## [Task requirements]
Lay out every line of the records below as a numbered list, leaving out blank lines.

## [Dataset records]
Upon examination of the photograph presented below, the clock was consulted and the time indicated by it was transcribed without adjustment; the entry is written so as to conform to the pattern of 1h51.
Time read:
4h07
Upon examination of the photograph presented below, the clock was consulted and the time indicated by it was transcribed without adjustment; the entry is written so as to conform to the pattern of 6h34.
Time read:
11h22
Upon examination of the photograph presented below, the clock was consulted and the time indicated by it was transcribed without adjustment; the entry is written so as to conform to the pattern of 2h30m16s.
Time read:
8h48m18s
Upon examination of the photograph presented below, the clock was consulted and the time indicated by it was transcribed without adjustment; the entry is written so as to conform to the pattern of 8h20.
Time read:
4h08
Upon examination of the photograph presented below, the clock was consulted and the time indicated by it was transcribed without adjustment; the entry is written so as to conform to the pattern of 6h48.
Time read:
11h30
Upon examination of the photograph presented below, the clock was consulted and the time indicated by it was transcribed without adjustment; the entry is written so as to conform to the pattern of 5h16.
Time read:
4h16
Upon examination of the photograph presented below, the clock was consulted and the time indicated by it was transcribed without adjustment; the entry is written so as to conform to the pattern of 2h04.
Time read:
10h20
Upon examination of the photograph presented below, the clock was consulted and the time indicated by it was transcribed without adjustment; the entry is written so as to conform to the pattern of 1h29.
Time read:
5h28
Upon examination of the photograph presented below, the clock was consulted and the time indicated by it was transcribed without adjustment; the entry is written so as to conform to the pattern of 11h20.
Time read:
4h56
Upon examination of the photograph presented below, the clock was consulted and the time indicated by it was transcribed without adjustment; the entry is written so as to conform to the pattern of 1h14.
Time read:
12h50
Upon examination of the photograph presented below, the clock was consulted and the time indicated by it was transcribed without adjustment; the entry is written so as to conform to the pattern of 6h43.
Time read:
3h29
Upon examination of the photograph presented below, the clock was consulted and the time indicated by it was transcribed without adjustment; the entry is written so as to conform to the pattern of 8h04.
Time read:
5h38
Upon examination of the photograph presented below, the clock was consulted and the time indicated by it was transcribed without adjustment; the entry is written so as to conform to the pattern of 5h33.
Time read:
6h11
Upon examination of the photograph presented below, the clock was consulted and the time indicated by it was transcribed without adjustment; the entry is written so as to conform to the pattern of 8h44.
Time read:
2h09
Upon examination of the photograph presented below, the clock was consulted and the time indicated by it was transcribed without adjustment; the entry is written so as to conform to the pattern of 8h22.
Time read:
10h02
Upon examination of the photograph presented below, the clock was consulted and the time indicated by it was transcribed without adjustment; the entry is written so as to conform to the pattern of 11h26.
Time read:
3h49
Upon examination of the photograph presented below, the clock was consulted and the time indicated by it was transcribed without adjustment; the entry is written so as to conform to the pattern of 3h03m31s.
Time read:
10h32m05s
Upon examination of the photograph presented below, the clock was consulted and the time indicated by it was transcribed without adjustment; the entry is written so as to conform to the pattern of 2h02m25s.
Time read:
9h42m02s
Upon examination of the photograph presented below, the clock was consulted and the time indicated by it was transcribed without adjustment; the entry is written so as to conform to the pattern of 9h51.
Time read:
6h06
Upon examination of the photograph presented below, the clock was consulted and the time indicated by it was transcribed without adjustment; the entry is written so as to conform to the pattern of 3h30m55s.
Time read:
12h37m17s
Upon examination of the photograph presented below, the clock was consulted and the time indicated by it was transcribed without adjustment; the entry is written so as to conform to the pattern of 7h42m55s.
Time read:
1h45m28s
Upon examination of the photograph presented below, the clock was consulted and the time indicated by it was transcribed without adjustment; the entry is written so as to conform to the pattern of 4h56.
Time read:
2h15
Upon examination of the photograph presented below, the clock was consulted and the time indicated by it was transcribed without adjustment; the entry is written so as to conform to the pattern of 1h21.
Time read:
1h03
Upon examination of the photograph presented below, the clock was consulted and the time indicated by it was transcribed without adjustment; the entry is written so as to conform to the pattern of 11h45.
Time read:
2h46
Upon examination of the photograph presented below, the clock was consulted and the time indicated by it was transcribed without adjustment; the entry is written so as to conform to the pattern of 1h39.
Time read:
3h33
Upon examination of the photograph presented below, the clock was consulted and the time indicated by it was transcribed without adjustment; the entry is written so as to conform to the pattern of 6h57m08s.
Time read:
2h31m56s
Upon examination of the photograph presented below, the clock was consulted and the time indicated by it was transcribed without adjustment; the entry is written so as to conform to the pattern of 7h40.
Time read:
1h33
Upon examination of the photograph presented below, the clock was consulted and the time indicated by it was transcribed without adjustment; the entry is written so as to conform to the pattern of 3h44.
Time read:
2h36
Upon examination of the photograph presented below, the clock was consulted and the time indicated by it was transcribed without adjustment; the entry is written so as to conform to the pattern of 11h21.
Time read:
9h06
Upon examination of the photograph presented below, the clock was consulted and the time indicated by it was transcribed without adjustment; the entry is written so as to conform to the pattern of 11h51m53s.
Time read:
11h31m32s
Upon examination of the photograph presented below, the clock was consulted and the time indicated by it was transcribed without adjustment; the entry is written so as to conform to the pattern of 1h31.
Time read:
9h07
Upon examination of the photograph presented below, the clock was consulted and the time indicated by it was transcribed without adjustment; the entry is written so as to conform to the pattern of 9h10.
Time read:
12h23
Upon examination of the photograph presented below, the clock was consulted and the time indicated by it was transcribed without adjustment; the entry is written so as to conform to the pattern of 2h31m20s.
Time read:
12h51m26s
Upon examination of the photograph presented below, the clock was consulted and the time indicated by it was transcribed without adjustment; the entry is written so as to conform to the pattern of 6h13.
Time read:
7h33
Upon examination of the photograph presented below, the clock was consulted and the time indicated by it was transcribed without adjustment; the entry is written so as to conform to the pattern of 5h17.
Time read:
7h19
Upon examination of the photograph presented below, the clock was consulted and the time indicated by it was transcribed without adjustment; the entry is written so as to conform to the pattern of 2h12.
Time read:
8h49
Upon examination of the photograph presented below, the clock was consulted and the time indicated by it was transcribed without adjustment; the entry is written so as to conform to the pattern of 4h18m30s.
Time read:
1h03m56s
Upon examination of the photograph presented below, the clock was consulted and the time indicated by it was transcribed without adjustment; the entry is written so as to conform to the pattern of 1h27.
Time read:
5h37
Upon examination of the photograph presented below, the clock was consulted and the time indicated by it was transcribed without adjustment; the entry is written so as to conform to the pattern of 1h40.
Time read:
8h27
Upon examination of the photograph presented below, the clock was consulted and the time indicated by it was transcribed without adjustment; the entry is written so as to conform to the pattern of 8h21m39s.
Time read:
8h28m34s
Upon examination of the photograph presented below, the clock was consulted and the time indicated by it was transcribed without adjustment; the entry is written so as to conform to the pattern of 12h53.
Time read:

## [Answer for this exercise]
1. Upon examination of the photograph presented below, the clock was consulted and the time indicated by it was transcribed without adjustment; the entry is written so as to conform to the pattern of 1h51.
2. Time read:
3. 4h07
4. Upon examination of the photograph presented below, the clock was consulted and the time indicated by it was transcribed without adjustment; the entry is written so as to conform to the pattern of 6h34.
5. Time read:
6. 11h22
7. Upon examination of the photograph presented below, the clock was consulted and the time indicated by it was transcribed without adjustment; the entry is written so as to conform to the pattern of 2h30m16s.
8. Time read:
9. 8h48m18s
10. Upon examination of the photograph presented below, the clock was consulted and the time indicated by it was transcribed without adjustment; the entry is written so as to conform to the pattern of 8h20.
11. Time read:
12. 4h08
13. Upon examination of the photograph presented below, the clock was consulted and the time indicated by it was transcribed without adjustment; the entry is written so as to conform to the pattern of 6h48.
14. Time read:
15. 11h30
16. Upon examination of the photograph presented below, the clock was consulted and the time indicated by it was transcribed without adjustment; the entry is written so as to conform to the pattern of 5h16.
17. Time read:
18. 4h16
19. Upon examination of the photograph presented below, the clock was consulted and the time indicated by it was transcribed without adjustment; the entry is written so as to conform to the pattern of 2h04.
20. Time read:
21. 10h20
22. Upon examination of the photograph presented below, the clock was consulted and the time indicated by it was transcribed without adjustment; the entry is written so as to conform to the pattern of 1h29.
23. Time read:
24. 5h28
25. Upon examination of the photograph presented below, the clock was consulted and the time indicated by it was transcribed without adjustment; the entry is written so as to conform to the pattern of 11h20.
26. Time read:
27. 4h56
28. Upon examination of the photograph presented below, the clock was consulted and the time indicated by it was transcribed without adjustment; the entry is written so as to conform to the pattern of 1h14.
29. Time read:
30. 12h50
31. Upon examination of the photograph presented below, the clock was consulted and the time indicated by it was transcribed without adjustment; the entry is written so as to conform to the pattern of 6h43.
32. Time read:
33. 3h29
34. Upon examination of the photograph presented below, the clock was consulted and the time indicated by it was transcribed without adjustment; the entry is written so as to conform to the pattern of 8h04.
35. Time read:
36. 5h38
37. Upon examination of the photograph presented below, the clock was consulted and the time indicated by it was transcribed without adjustment; the entry is written so as to conform to the pattern of 5h33.
38. Time read:
39. 6h11
40. Upon examination of the photograph presented below, the clock was consulted and the time indicated by it was transcribed without adjustment; the entry is written so as to conform to the pattern of 8h44.
41. Time read:
42. 2h09
43. Upon examination of the photograph presented below, the clock was consulted and the time indicated by it was transcribed without adjustment; the entry is written so as to conform to the pattern of 8h22.
44. Time read:
45. 10h02
46. Upon examination of the photograph presented below, the clock was consulted and the time indicated by it was transcribed without adjustment; the entry is written so as to conform to the pattern of 11h26.
47. Time read:
48. 3h49
49. Upon examination of the photograph presented below, the clock was consulted and the time indicated by it was transcribed without adjustment; the entry is written so as to conform to the pattern of 3h03m31s.
50. Time read:
51. 10h32m05s
52. Upon examination of the photograph presented below, the clock was consulted and the time indicated by it was transcribed without adjustment; the entry is written so as to conform to the pattern of 2h02m25s.
53. Time read:
54. 9h42m02s
55. Upon examination of the photograph presented below, the clock was consulted and the time indicated by it was transcribed without adjustment; the entry is written so as to conform to the pattern of 9h51.
56. Time read:
57. 6h06
58. Upon examination of the photograph presented below, the clock was consulted and the time indicated by it was transcribed without adjustment; the entry is written so as to conform to the pattern of 3h30m55s.
59. Time read:
60. 12h37m17s
61. Upon examination of the photograph presented below, the clock was consulted and the time indicated by it was transcribed without adjustment; the entry is written so as to conform to the pattern of 7h42m55s.
62. Time read:
63. 1h45m28s
64. Upon examination of the photograph presented below, the clock was consulted and the time indicated by it was transcribed without adjustment; the entry is written so as to conform to the pattern of 4h56.
65. Time read:
66. 2h15
67. Upon examination of the photograph presented below, the clock was consulted and the time indicated by it was transcribed without adjustment; the entry is written so as to conform to the pattern of 1h21.
68. Time read:
69. 1h03
70. Upon examination of the photograph presented below, the clock was consulted and the time indicated by it was transcribed without adjustment; the entry is written so as to conform to the pattern of 11h45.
71. Time read:
72. 2h46
73. Upon examination of the photograph presented below, the clock was consulted and the time indicated by it was transcribed without adjustment; the entry is written so as to conform to the pattern of 1h39.
74. Time read:
75. 3h33
76. Upon examination of the photograph presented below, the clock was consulted and the time indicated by it was transcribed without adjustment; the entry is written so as to conform to the pattern of 6h57m08s.
77. Time read:
78. 2h31m56s
79. Upon examination of the photograph presented below, the clock was consulted and the time indicated by it was transcribed without adjustment; the entry is written so as to conform to the pattern of 7h40.
80. Time read:
81. 1h33
82. Upon examination of the photograph presented below, the clock was consulted and the time indicated by it was transcribed without adjustment; the entry is written so as to conform to the pattern of 3h44.
83. Time read:
84. 2h36
85. Upon examination of the photograph presented below, the clock was consulted and the time indicated by it was transcribed without adjustment; the entry is written so as to conform to the pattern of 11h21.
86. Time read:
87. 9h06
88. Upon examination of the photograph presented below, the clock was consulted and the time indicated by it was transcribed without adjustment; the entry is written so as to conform to the pattern of 11h51m53s.
89. Time read:
90. 11h31m32s
91. Upon examination of the photograph presented below, the clock was consulted and the time indicated by it was transcribed without adjustment; the entry is written so as to conform to the pattern of 1h31.
92. Time read:
93. 9h07
94. Upon examination of the photograph presented below, the clock was consulted and the time indicated by it was transcribed without adjustment; the entry is written so as to conform to the pattern of 9h10.
95. Time read:
96. 12h23
97. Upon examination of the photograph presented below, the clock was consulted and the time indicated by it was transcribed without adjustment; the entry is written so as to conform to the pattern of 2h31m20s.
98. Time read:
99. 12h51m26s
100. Upon examination of the photograph presented below, the clock was consulted and the time indicated by it was transcribed without adjustment; the entry is written so as to conform to the pattern of 6h13.
101. Time read:
102. 7h33
103. Upon examination of the photograph presented below, the clock was consulted and the time indicated by it was transcribed without adjustment; the entry is written so as to conform to the pattern of 5h17.
104. Time read:
105. 7h19
106. Upon examination of the photograph presented below, the clock was consulted and the time indicated by it was transcribed without adjustment; the entry is written so as to conform to the pattern of 2h12.
107. Time read:
108. 8h49
109. Upon examination of the photograph presented below, the clock was consulted and the time indicated by it was transcribed without adjustment; the entry is written so as to conform to the pattern of 4h18m30s.
110. Time read:
111. 1h03m56s
112. Upon examination of the photograph presented below, the clock was consulted and the time indicated by it was transcribed without adjustment; the entry is written so as to conform to the pattern of 1h27.
113. Time read:
114. 5h37
115. Upon examination of the photograph presented below, the clock was consulted and the time indicated by it was transcribed without adjustment; the entry is written so as to conform to the pattern of 1h40.
116. Time read:
117. 8h27
118. Upon examination of the photograph presented below, the clock was consulted and the time indicated by it was transcribed without adjustment; the entry is written so as to conform to the pattern of 8h21m39s.
119. Time read:
120. 8h28m34s
121. Upon examination of the photograph presented below, the clock was consulted and the time indicated by it was transcribed without adjustment; the entry is written so as to conform to the pattern of 12h53.
122. Time read:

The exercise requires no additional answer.